Plaintiff, a Pennsylvania resident, purchased what he believed to be a rare “Yenko” Camaro at a Florida car auction from defendant, a Florida resident. The defendant had no knowledge of the plaintiff’s state of residency. The purchased vehicle was not, in fact, a Yenko Camaro, but was a standard Camaro with an altered VIN number. By coincidence, the owner of the real Yenko bearing the same VIN number was also a resident of Pennsylvania. In order to obtain the VIN number, defendant had contacted the Pennsylvania Department of Transportation. Thus, he knew that the true Yenko belonged to a Pennsylvania resident.

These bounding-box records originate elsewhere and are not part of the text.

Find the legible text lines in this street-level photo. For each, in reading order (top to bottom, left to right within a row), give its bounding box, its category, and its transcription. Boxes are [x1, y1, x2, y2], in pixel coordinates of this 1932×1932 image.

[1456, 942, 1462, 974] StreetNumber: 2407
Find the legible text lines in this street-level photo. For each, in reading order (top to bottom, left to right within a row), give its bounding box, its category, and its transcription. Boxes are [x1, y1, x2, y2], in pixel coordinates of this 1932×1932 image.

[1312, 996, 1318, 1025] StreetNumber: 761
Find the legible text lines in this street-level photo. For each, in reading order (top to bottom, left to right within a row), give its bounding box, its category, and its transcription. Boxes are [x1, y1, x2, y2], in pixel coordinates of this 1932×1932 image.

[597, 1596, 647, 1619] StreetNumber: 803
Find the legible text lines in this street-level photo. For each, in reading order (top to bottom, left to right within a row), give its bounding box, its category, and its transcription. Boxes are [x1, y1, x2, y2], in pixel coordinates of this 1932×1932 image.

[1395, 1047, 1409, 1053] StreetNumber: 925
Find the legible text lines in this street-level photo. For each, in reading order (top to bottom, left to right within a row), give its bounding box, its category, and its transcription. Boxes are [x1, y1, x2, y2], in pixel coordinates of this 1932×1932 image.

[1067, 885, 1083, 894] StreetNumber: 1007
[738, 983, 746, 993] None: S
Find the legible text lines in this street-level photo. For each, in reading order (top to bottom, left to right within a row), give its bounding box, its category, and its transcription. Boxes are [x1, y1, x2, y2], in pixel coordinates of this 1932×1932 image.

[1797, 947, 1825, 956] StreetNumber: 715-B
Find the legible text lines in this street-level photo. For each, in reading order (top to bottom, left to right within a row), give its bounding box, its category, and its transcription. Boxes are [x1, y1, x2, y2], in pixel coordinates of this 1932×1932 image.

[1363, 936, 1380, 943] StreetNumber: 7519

Defendant filed preliminary objections to personal jurisdiction, arguing that defendant’s sale of a vehicle in the state of Florida to the resident of a state to which he had never visited and of whose residency he was not aware failed to create sufficient minimum contacts to assert jurisdiction. The Court disagreed. As a result of the fraudulent sale, the true owner of the Yenko had a hold placed on his title to the vehicle. Since the defendant knew the true owner was a Pennsylvania resident, the Court held that the ill effects of the fraudulent sale were intended to be felt in Pennsylvania, regardless of plaintiff’s state of residency. As such, the Court had personal jurisdiction under the Calder “effects” test applicable to intentional torts.
Premises Liability - Open and Obvious Condition - Distracted Plaintiff
Walker v. Drexel University, C.P. Philadelphia, Decided 1/25/08, by Carrafiello, J. (PICS No. 08-0228).
Plaintiff, a delivery person, tripped and fell over an elevated bumper on a loading dock at Drexel University. Plaintiff brought suit against the University and the jury returned a plaintiff’s verdict. Defendant sought judgment not withstanding the verdict arguing that the bumper was not unreasonably dangerous and was open and obvious. The Court denied the motion, noting that defendant’s director of facilities admitted that someone could trip over the bumper, yet the University took no action to remedy the defect. Further, even if the danger was open and obvious, the Court held that when the possessor knows the invitees attention might be distracted, obviousness is not a defense. Since the delivery person using the loading dock might be distracted while carrying boxes and the plaintiff had no option but to use the dock, defendant could not proceed on an open and obvious defense. The University has appealed.